There are exceptions, of course.

Build the culture

The culture of Shadowrun, both in-world and around the gaming table, encourages a kind of film noir fatalism. When you get called into a meeting with a client (invariably called only "Mr. Johnson"), you do your best to ensure you're meeting on neutral and safe ground, free from surveillance, with lots of contingency plans. You do this even though you haven't even been hired for the job yet. This is how you prepare for just the interview!

That's the culture of many Shadowrun games, and the tone set in the game source books. It's trivial to build that same culture at your table. A party full of rogues or rogue-likes probably should distrust their employers. A party in a particularly cut-throat setting could easily justify this kind of setup.

But the setup must be clear.
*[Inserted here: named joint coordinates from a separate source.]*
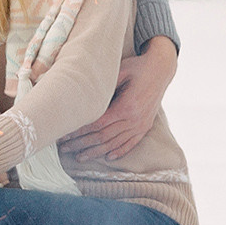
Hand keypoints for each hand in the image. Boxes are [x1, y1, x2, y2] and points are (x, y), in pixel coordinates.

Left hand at [61, 36, 176, 162]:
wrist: (161, 69)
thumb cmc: (136, 67)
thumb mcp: (119, 72)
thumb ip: (103, 87)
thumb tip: (80, 97)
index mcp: (126, 106)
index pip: (97, 124)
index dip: (79, 132)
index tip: (64, 135)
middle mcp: (134, 119)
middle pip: (103, 137)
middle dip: (82, 145)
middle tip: (64, 149)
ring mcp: (141, 124)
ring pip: (114, 143)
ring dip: (96, 152)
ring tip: (80, 157)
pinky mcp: (145, 126)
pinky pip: (131, 143)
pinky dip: (119, 151)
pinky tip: (107, 157)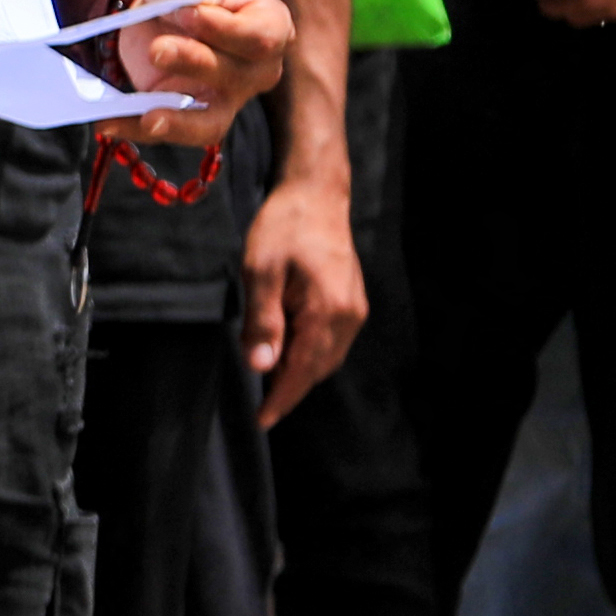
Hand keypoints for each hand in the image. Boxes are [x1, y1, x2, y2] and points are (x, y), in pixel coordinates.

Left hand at [109, 0, 291, 141]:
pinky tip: (109, 123)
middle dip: (194, 63)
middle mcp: (256, 70)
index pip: (259, 38)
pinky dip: (137, 129)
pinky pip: (169, 132)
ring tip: (147, 117)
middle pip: (234, 78)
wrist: (164, 4)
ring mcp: (226, 99)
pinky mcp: (189, 115)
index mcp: (271, 25)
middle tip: (158, 48)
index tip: (187, 11)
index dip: (223, 30)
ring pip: (210, 122)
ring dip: (177, 120)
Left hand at [237, 160, 369, 420]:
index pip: (302, 370)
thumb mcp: (260, 271)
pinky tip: (288, 352)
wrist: (316, 194)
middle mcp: (349, 316)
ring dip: (300, 373)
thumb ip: (262, 321)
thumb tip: (260, 367)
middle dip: (289, 390)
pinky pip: (331, 342)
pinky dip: (309, 355)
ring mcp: (355, 310)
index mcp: (328, 311)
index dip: (280, 399)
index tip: (261, 422)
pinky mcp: (352, 303)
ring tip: (271, 383)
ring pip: (326, 358)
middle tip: (261, 407)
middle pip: (317, 370)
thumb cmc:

There can be no question about it. NPCs with quests are, on the whole, deadbeats at best and back-stabbers at worse. Player characters accept the jobs anyway because they just can't find better work, or because they're evil themselves, or whatever. Whatever the reason, it has to be a known factor, as it is in Shadowrun.
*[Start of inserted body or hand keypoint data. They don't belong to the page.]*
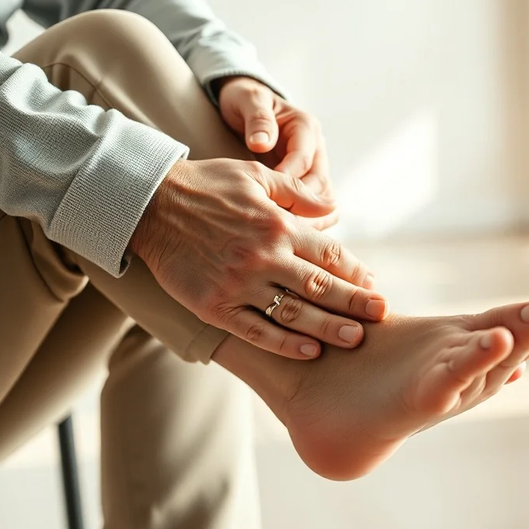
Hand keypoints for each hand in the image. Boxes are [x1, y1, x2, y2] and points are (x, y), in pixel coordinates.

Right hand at [129, 158, 386, 359]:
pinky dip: (285, 344)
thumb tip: (333, 207)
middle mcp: (264, 257)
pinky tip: (309, 351)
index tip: (374, 286)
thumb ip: (297, 193)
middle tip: (381, 316)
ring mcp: (239, 284)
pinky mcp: (214, 305)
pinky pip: (256, 331)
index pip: (329, 255)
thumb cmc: (208, 186)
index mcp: (278, 225)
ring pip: (294, 313)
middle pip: (321, 286)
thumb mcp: (257, 176)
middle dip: (355, 303)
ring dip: (329, 329)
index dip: (356, 272)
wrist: (148, 203)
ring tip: (355, 339)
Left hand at [216, 76, 337, 229]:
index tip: (267, 196)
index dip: (288, 180)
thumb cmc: (246, 100)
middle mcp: (315, 149)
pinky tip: (286, 235)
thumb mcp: (248, 100)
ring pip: (324, 202)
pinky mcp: (306, 183)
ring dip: (308, 219)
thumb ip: (257, 119)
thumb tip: (262, 143)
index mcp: (306, 127)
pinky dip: (305, 222)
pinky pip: (314, 208)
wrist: (247, 105)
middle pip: (321, 186)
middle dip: (303, 208)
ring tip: (284, 235)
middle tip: (277, 225)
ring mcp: (313, 168)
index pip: (304, 159)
You can tell the players, in no uncertain terms, of the NPC's intent. Just tell them, using Passive Perception with no roll required, that they get the feeling that this NPC has no intention of paying (or whatever.)

That seems like it would spoil the twist ending, but you might be surprised at how a twist is still satisfying even when players know about it. It's satisfying because players know about it, so they can plan for it. And that feels good to players. They conned the con artist, tricked the trickster, out rogue'd the rogue. It's even more satisfying than a twist they didn't want. Plus, there's no loss of trust, and no hurt feelings.

The [non]betrayer becomes the betrayed

You can simulate a betrayal twist ending by having the NPC get betrayed along with the player characters. This, again, is borrowed slightly from Shadowrun tradition, where often the big mega corporation swoops in like an anti-deus-ex-machina to bring misery to both sides of the deal.

It works best when the betrayal makes sense. You probably don't want a random NPC who nobody's heard of. But if there's an NPC who the players are suspicious of, or particularly hate, then that NPC could be perfect for the role of party crasher in the final scene. Just as the trustworthy NPC is handing the player characters the bag of coins and XP, in comes the scoundrel character to arrest, fight, or otherwise put a stop to the transaction.

Everybody feels equally betrayed, and not by the Game Master.

Story and gaming

The premise of D&D is often pretty weak, in the best of cases. Even a perfectly reasonable story hook often amounts to "find the least qualified (level 1) group of strangers, and send them (and ONLY them) on this vital quest to save the entire world." It's a convention of the hobby that player characters are offered jobs for which they're not qualified, by total strangers offering modest rewards for impossible tasks. It works because it enables us to all play the game. If you betray that convention, though, you can make it unpleasant to either play the game, or unpleasant to start a new adventure. So give it serious thought when you're considering having your quest-giving NPC betray your player characters.